Catch more thoughts on this topic next month on this discussion board and at http://www.licensinglive.com.
April 29, 2010
An interesting topic and one that almost all software publishers struggle with. But I believe that most publishers, short of those in certain niche markets, are less concerned with piracy, but rather ‘permissions’. I thought I’d stick with the ‘P” theme here. If one goes by the age old adage of “innocent until proven guilty”, most publishers will focus on ensuring that users are aware of their permissions, often referred to as entitlements. In a way this is an approach to piracy prevention, but one that does not fundamentally clash with portability or profitability.
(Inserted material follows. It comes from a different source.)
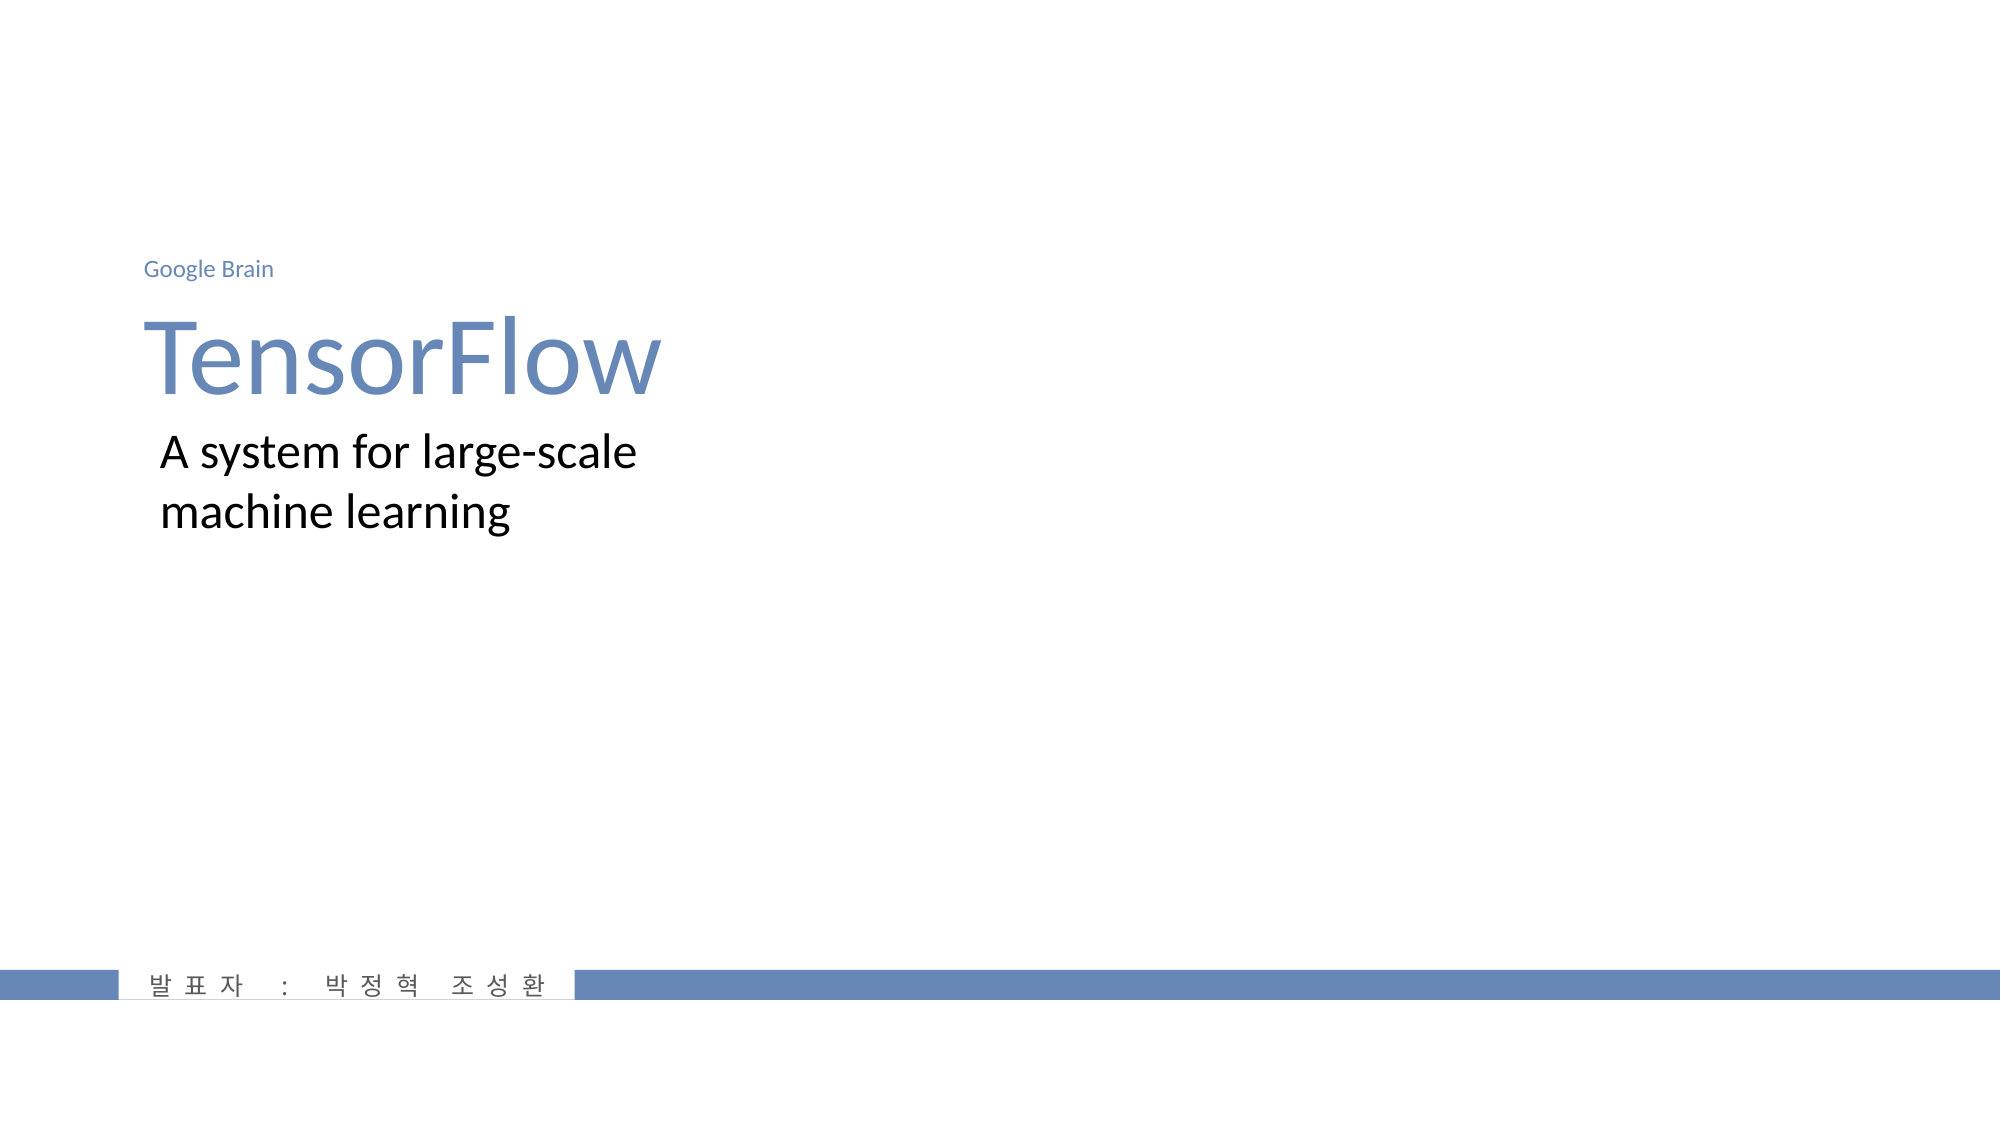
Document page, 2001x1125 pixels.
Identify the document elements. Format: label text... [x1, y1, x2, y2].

Ultimately the only that does matter is ‘profitability’, and software publishers will look to leverage content updates, bug fixes etc to ensure that only users with appropriate permissions are receiving the benefits they have paid for. It is rare to see a publisher sacrifice portability.
The internet has made piracy much more rampant and far easier to conduct. But it also creates a medium where software publishers can have easier and better contact with their customers. Authenticating users, identifying appropriate entitlements make it much easier for publishers to weed out legitimate users from those that are using pirated versions of their software. With the right pricing and delivery model I believe that neither portability nor profitability need be sacrificed in order to cut down on what is traditionally been dubbed as piracy.